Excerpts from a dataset
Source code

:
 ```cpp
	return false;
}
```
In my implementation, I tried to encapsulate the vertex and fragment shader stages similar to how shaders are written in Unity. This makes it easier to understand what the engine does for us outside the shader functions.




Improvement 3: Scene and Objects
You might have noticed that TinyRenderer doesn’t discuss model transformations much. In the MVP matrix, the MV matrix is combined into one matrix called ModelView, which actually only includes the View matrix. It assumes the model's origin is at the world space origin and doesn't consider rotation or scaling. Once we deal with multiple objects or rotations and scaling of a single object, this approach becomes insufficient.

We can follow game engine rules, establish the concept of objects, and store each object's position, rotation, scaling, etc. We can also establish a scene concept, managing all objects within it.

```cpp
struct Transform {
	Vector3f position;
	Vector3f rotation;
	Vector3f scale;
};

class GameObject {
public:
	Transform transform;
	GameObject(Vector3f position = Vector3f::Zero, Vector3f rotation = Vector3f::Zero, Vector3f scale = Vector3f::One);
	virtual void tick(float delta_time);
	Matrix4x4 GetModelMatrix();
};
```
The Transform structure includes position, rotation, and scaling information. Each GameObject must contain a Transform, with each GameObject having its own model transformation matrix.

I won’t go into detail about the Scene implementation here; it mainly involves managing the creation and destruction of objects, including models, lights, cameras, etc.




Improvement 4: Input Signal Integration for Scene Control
---
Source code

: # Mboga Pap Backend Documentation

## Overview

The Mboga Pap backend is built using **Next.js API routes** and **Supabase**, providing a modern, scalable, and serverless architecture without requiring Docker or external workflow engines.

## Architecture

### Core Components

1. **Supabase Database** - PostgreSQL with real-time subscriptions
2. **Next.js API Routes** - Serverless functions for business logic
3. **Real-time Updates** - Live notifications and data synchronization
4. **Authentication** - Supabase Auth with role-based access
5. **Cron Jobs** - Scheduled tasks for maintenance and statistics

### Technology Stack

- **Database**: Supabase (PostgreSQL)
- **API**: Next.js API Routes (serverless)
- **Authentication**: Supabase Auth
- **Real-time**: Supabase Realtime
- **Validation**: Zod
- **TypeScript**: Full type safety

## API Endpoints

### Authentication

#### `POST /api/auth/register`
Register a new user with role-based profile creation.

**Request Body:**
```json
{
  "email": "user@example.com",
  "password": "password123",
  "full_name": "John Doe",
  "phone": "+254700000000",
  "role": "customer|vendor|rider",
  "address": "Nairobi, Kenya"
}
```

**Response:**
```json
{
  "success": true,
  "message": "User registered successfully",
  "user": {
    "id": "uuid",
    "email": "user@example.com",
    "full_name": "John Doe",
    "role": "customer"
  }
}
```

§ **Exercise**: Read through the data above. Report each line that has the word "based".

§ **Answer box**:
4. **Authentication** - Supabase Auth with role-based access
Register a new user with role-based profile creation.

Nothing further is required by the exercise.